4.      Quando la Commissione infligge un’ammenda ad un’impresa per violazione delle regole di concorrenza e fissa l’importo di questa applicando un coefficiente moltiplicatore diverso da quello utilizzato per calcolare l’importo di un’ammenda inflitta a questa stessa impresa in un’altra decisione, il principio di parità di trattamento non è violato allorché le due decisioni si fondano su situazioni fattuali diverse.

Il potere della Commissione di infliggere ammende alle imprese che, intenzionalmente o per negligenza, trasgrediscono l’art. 81 CE costituisce uno dei mezzi di cui dispone la Commissione per potere svolgere il compito di sorveglianza assegnatole dal diritto comunitario, compito che comprende il dovere di perseguire una politica generale mirante ad applicare, in fatto di concorrenza, i principi fissati dal Trattato e ad orientare in questo senso il comportamento delle imprese. Ne consegue che, per valutare la gravità di un’infrazione onde determinare l’importo dell’ammenda, la Commissione deve curare che la sua azione abbia carattere deterrente, soprattutto per i tipi di trasgressioni particolarmente nocivi per il conseguimento degli scopi della Comunità. Occorre quindi che l’importo dell’ammenda venga modulato al fine di tenere conto dell’impatto voluto sull’impresa cui l’ammenda stessa viene inflitta, affinché questa non venga resa trascurabile o, al contrario, eccessiva, in considerazione, segnatamente, della capacità finanziaria dell’impresa in questione, conformemente agli obblighi derivanti, da un lato, dalla necessità di assicurare l’effettività dell’ammenda e, dall’altro, dal rispetto del principio di proporzionalità. Un’impresa di grandi dimensioni, dotata di considerevoli risorse finanziarie rispetto a quelle degli altri membri di un’intesa, è in grado di svincolare più facilmente i fondi necessari al pagamento della sua ammenda, il che giustifica, in vista di un effetto deterrente sufficiente della stessa, che si infligga, in particolare mediante applicazione di un fattore moltiplicatore, un’ammenda proporzionalmente più elevata rispetto a quella che sanziona la stessa infrazione commessa da un’impresa che non dispone di pari risorse.

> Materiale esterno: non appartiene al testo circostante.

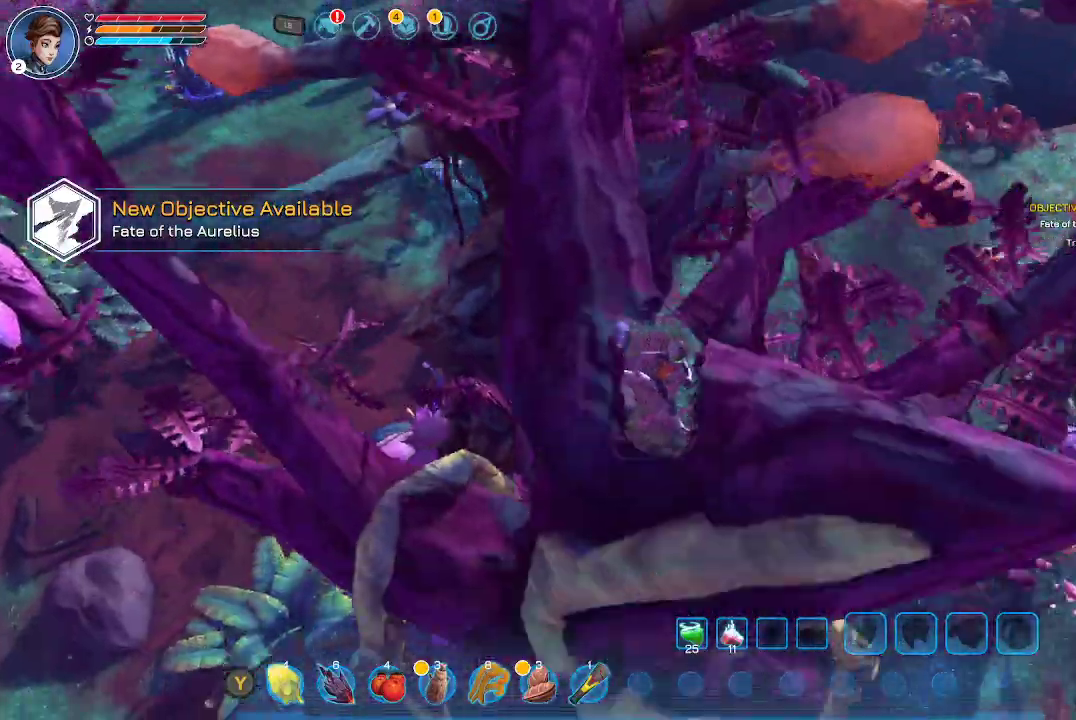
{"buttons": [], "left_stick": "right", "right_stick": "down", "events": [[67, "right_stick", "down"]]}
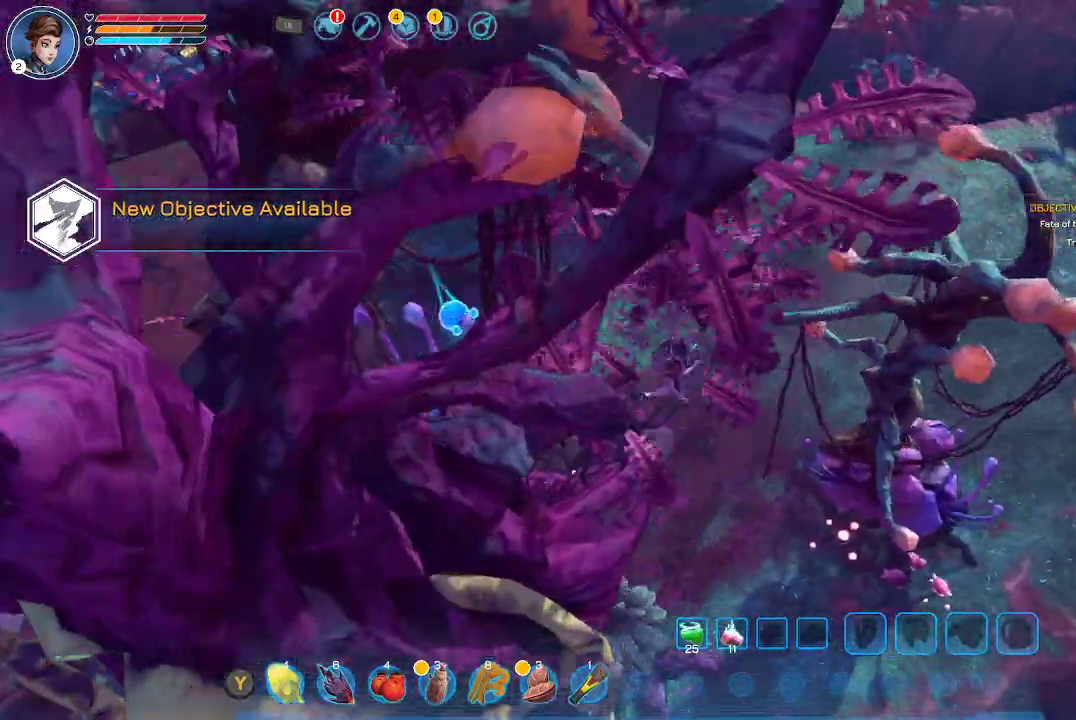
{"buttons": [], "left_stick": "right", "right_stick": "center", "events": [[33, "right_stick", "center"], [67, "left_stick", "down-right"], [400, "left_stick", "right"]]}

Inoltre, la presa in considerazione del fatturato globale di ciascuna impresa facente parte di un’intesa è pertinente al fine di determinare l’importo dell’ammenda. Lo scopo dissuasivo che la Commissione legittimamente persegue fissando l’importo di un’ammenda è volto a garantire l’osservanza da parte delle imprese delle regole di concorrenza stabilite dal Trattato per lo svolgimento delle loro attività all’interno della Comunità o dello Spazio economico europeo. Ne consegue che il fattore dissuasivo che può essere incluso nel calcolo dell’ammenda è valutato tenendo conto di molteplici elementi, e non solo della situazione particolare dell’impresa interessata. Tale principio si applica segnatamente allorquando la Commissione ha determinato il coefficiente moltiplicatore di dissuasione applicato all’ammenda inflitta a un’impresa.

Peraltro, la Commissione, nell’ambito della fissazione dell’importo delle ammende, dispone di un ampio potere discrezionale e non è vincolata dalle proprie precedenti valutazioni. Ne consegue che l’impresa interessata non può invocare la prassi decisionale della Commissione dinanzi al giudice dell’Unione.

Infine, in ogni caso, il principio di parità di trattamento è violato soltanto qualora situazioni analoghe siano trattate in maniera differente o situazioni diverse siano trattate in maniera uguale, a meno che una tale disparità di trattamento sia oggettivamente giustificata.

(v. punti 119-122, 125-126, 129, 136)

5.      Gli orientamenti per il calcolo delle ammende inflitte in applicazione dell’articolo 15, paragrafo 2, del regolamento n. 17 e dell’articolo 65, paragrafo 5, del trattato CECA distinguono fra infrazioni poco gravi, infrazioni gravi e infrazioni molto gravi (punto 1 A, primo e secondo comma, degli orientamenti). Peraltro, la distinzione operata tra imprese consiste nel determinare, conformemente al punto 1 A, terzo, quarto e sesto comma, degli orientamenti, il contributo individuale di ogni singola impresa, in termini di capacità economica effettiva, al successo dell’intesa ai fini della sua classificazione nella categoria appropriata.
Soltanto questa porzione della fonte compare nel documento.